DATA FOR THE TASK.
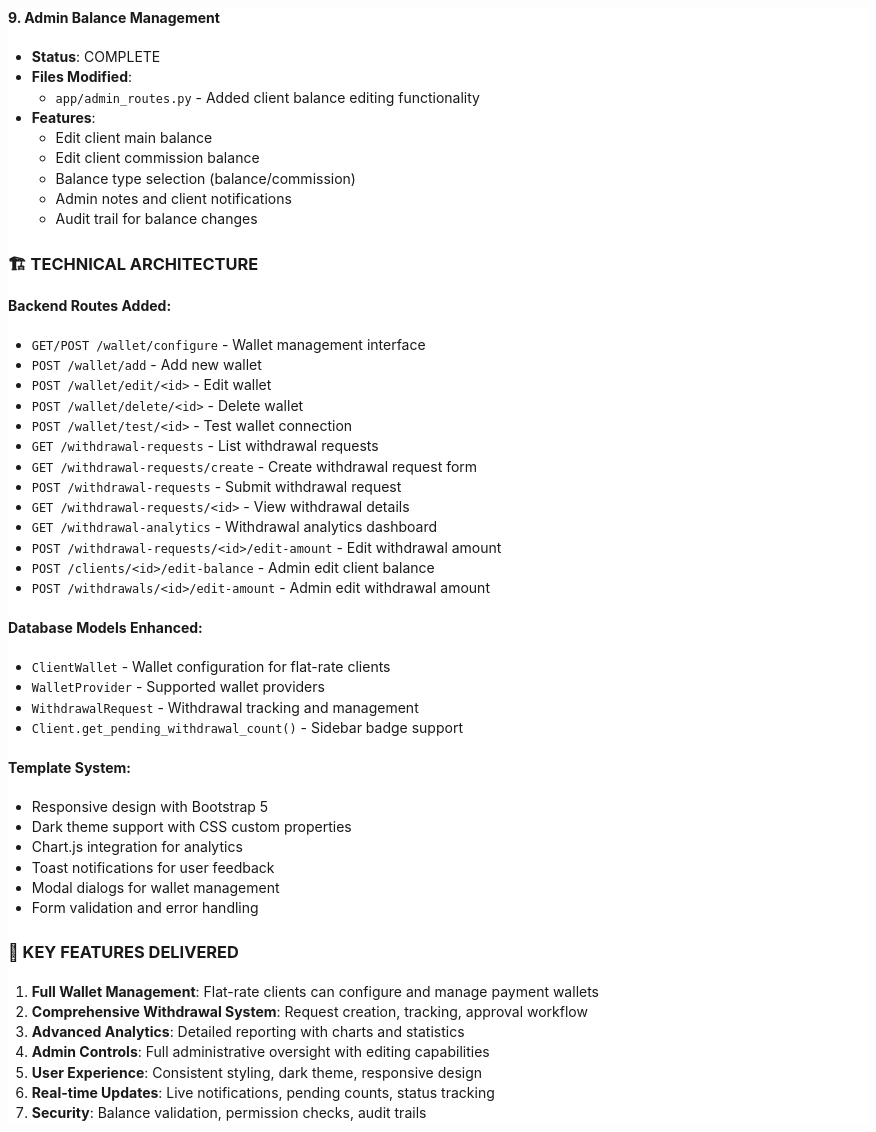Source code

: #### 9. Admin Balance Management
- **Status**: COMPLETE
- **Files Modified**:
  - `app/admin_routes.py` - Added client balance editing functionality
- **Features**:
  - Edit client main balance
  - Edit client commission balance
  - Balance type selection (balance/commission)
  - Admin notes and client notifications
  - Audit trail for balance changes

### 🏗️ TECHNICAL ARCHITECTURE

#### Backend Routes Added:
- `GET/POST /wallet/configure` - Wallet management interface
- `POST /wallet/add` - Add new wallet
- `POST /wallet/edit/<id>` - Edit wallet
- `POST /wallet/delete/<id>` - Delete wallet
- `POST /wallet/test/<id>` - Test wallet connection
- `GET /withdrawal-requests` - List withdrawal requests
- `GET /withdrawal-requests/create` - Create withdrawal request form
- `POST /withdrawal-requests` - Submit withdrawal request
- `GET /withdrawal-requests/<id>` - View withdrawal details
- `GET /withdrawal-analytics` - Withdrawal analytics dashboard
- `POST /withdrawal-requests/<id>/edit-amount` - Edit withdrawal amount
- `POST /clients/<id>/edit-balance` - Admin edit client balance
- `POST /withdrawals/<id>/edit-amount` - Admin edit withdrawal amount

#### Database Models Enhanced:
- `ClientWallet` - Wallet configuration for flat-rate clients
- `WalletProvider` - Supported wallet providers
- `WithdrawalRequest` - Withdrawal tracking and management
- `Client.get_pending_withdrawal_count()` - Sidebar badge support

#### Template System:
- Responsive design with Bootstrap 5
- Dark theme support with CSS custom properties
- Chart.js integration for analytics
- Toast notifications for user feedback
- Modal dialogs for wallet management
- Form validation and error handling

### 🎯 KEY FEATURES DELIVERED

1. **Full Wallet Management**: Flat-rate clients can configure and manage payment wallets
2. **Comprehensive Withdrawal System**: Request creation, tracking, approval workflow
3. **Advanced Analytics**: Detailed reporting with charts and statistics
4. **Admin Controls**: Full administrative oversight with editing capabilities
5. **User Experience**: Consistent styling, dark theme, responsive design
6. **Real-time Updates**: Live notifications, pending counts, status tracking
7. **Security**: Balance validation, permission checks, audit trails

EXERCISE. Locate each line in the records above that contains the word "theme", and copy those lines in full.

RESPONSE TO THIS EXERCISE.
- Dark theme support with CSS custom properties
5. **User Experience**: Consistent styling, dark theme, responsive design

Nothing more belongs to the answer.